== Text extract

Studio album by Peter Lang
- Released: 1986
- Genre: Blues, folk
- Label: Aspen Records
- Producer: James Hauck

Peter Lang chronology
| Back to the Wall (1978) | American Stock (1986) | Dharma Blues (1986) |

= American Stock =

American Stock is an album by American folk and blues guitarist Peter Lang, released in 1986. It is out of print. He would retire from the music business after this release before returning in 2002 with Dharma Blues.

All the titles were previously released with the exception of "Drifting Away", however many of the tracks were re-recorded for this album. The compilation Leo Kottke, Peter Lang & John Fahey included "When Kings Come Home", and "Toth's Song", albeit titled "Thoth Song".

====
== Stored data

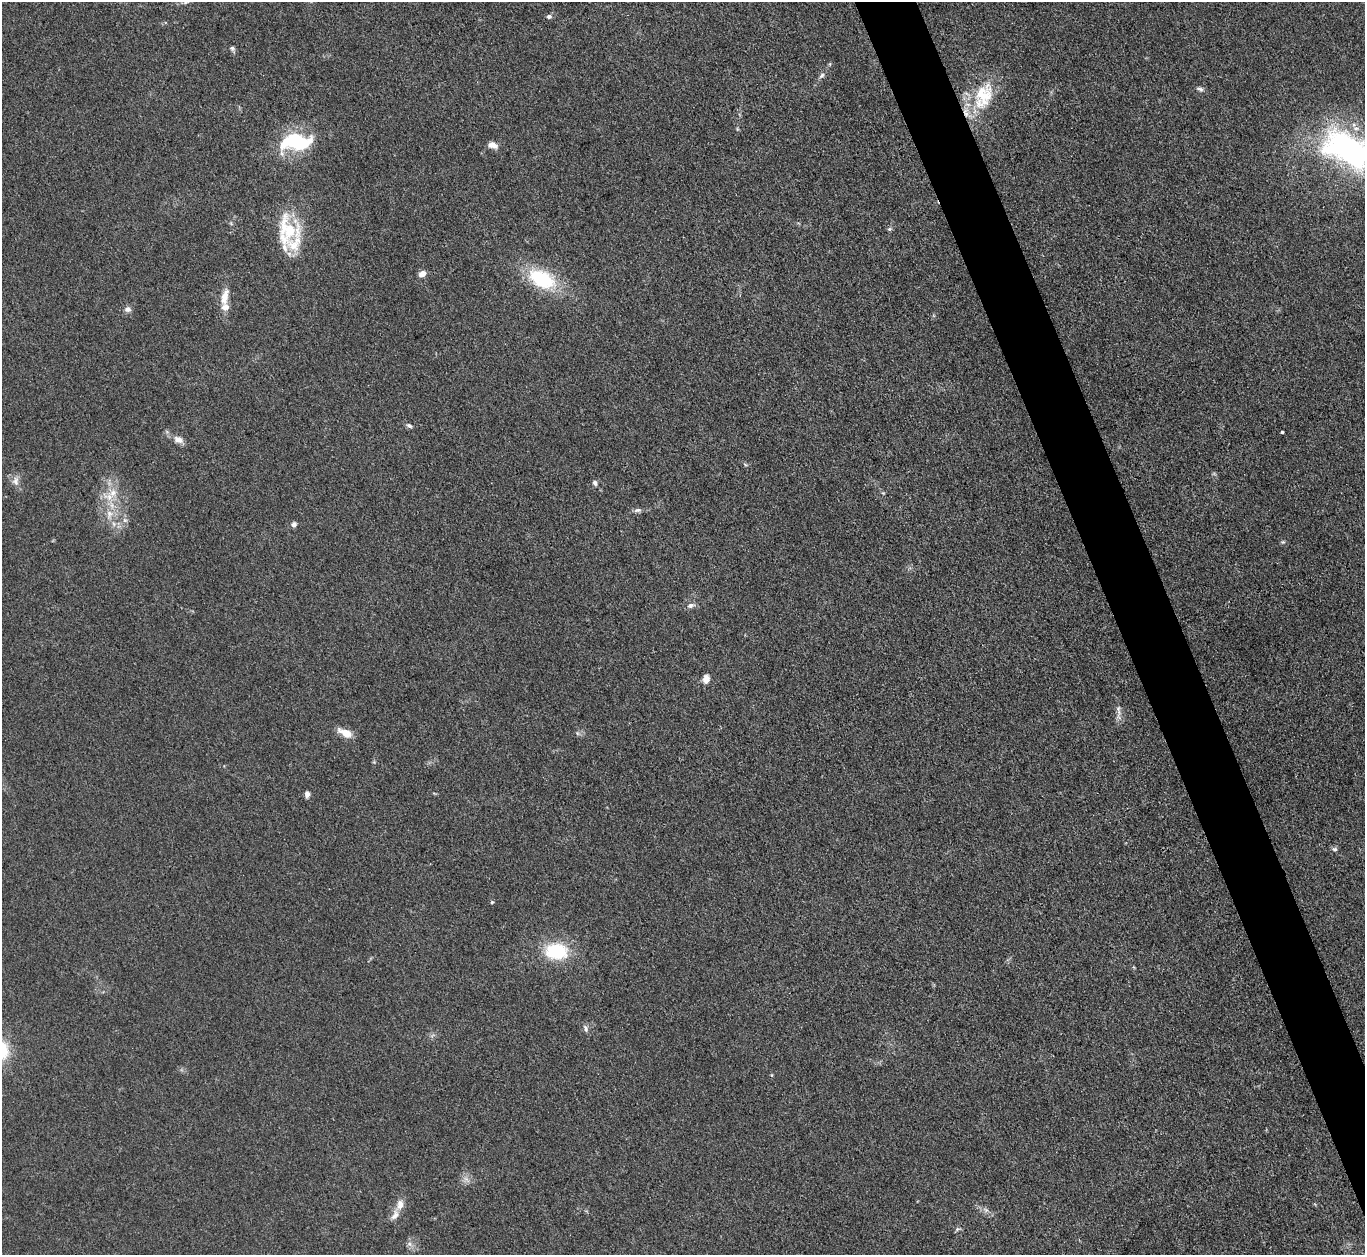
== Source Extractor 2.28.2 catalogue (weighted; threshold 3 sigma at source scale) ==
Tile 6 of 4 x 4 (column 2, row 2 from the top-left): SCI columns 1365-2727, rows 2656-3908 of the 5454 x 5440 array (HDU 1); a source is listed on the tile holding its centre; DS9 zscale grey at full resolution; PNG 1367 x 1257 px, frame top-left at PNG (2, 2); no overlay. Shown black and unused: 4% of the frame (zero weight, under 3 of 4 exposures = <1% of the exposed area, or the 3 px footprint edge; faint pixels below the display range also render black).
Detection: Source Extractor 2.28.2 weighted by HDU 2 'WHT'; one run over the whole footprint, this tile lists its part. Background 0.0587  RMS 0.0052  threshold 0.0233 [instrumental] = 3 sigma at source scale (4.5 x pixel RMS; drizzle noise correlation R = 1.50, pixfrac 1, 0.05/0.05 arcsec/px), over >= 5 px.
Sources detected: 51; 3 inside a brighter object's white glare — not listed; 6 inside a brighter listed object's ellipse — not listed separately; the other 42 listed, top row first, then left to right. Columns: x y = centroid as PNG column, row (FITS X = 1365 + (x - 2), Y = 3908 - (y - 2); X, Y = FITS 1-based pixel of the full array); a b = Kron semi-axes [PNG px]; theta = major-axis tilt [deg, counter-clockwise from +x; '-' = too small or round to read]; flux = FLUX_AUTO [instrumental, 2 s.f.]
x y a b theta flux
186 2 6 4 17 0.86
549 16 6 6 - 1.4
232 48 6 5 - 1.1
822 76 9 6 50 1.5
1200 89 10 5 -23 1.4
981 92 51 13 73 18
1356 128 10 7 2 2.9
296 140 27 18 29 26
493 145 12 7 -16 3.5
1349 149 41 22 -32 170
889 229 6 5 - 0.86
287 230 44 24 89 28
422 274 7 6 - 3.9
541 279 31 18 -28 36
225 297 23 9 79 6.9
127 309 8 7 - 2.1
409 426 8 6 -25 1.3
1282 432 3 3 - 0.9
178 440 12 8 -23 3.8
745 464 6 3 -20 0.69
16 481 13 9 82 3.3
595 483 7 6 - 1.5
113 493 13 11 80 6.9
883 493 5 4 - 0.58
637 510 11 5 9 1.6
109 514 14 8 76 5.1
125 520 7 6 - 1.5
294 524 7 6 - 1.6
1283 542 6 4 41 0.71
691 605 10 7 15 2.1
706 679 10 7 76 3.8
1119 712 11 6 -77 2.6
345 733 18 8 -26 6.4
577 733 6 4 -47 0.89
307 794 8 5 -84 1.7
1335 849 7 5 -1 1.2
492 902 5 4 - 0.64
556 951 22 16 -4 31
586 1028 11 5 -68 1.6
400 1204 12 8 74 4.6
986 1210 9 5 -31 1.6
409 1244 7 4 18 1.1
Isophote crosses this tile's border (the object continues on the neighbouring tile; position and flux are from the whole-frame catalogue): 1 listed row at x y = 1349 149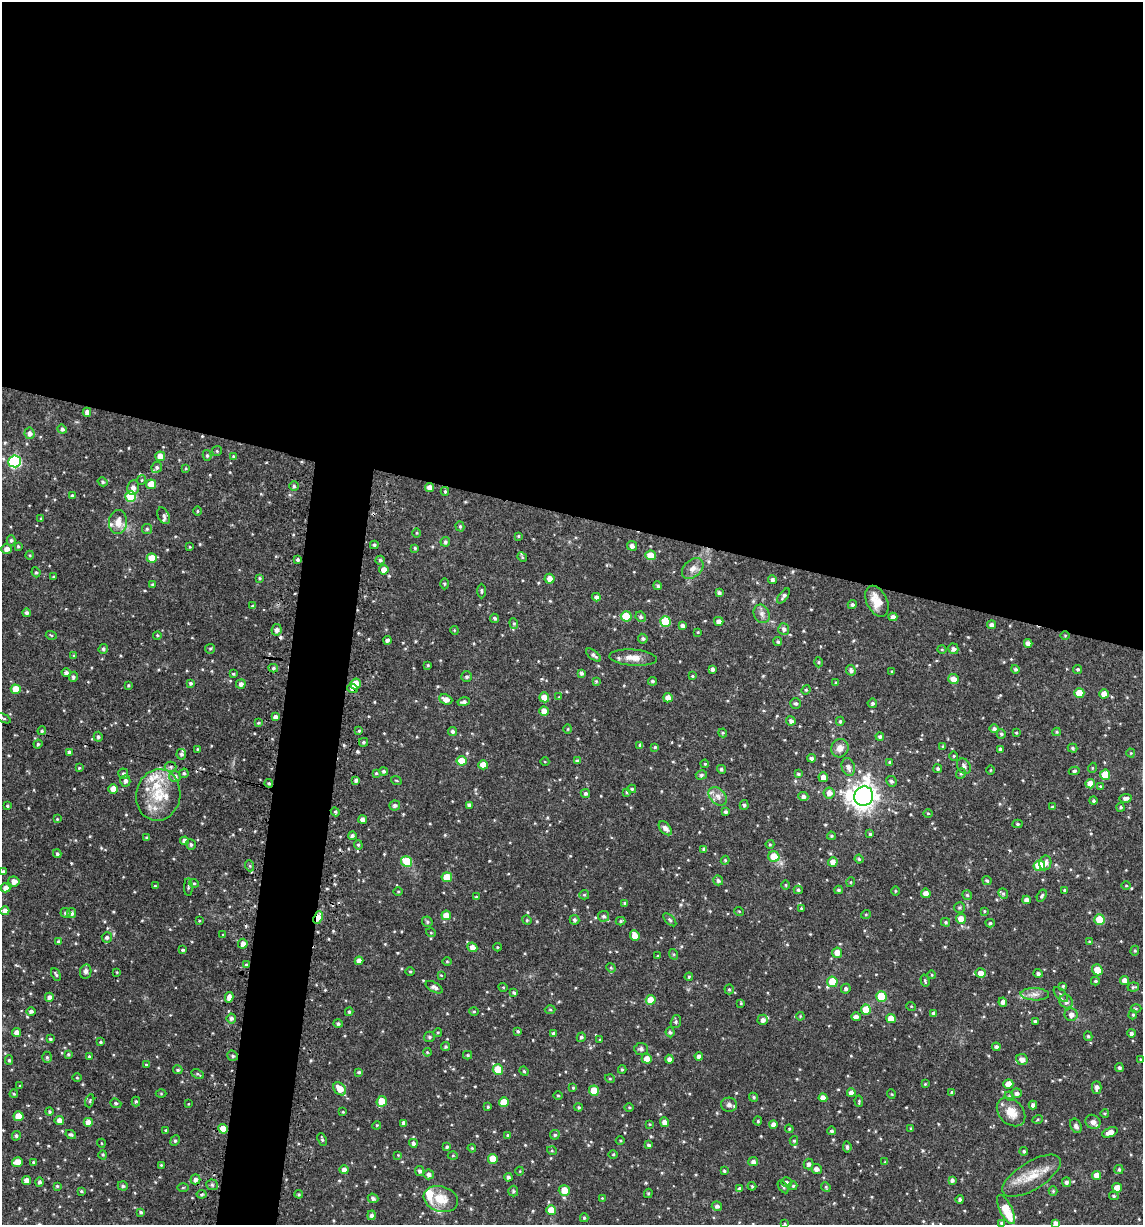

====

Instruction:
Copy the entire Peter Lang album text word for word.

Exercise response:
Studio album by Peter Lang
- Released: 1986
- Genre: Blues, folk
- Label: Aspen Records
- Producer: James Hauck

Peter Lang chronology
| Back to the Wall (1978) | American Stock (1986) | Dharma Blues (1986) |

= American Stock =

American Stock is an album by American folk and blues guitarist Peter Lang, released in 1986. It is out of print. He would retire from the music business after this release before returning in 2002 with Dharma Blues.

All the titles were previously released with the exception of "Drifting Away", however many of the tracks were re-recorded for this album. The compilation Leo Kottke, Peter Lang & John Fahey included "When Kings Come Home", and "Toth's Song", albeit titled "Thoth Song".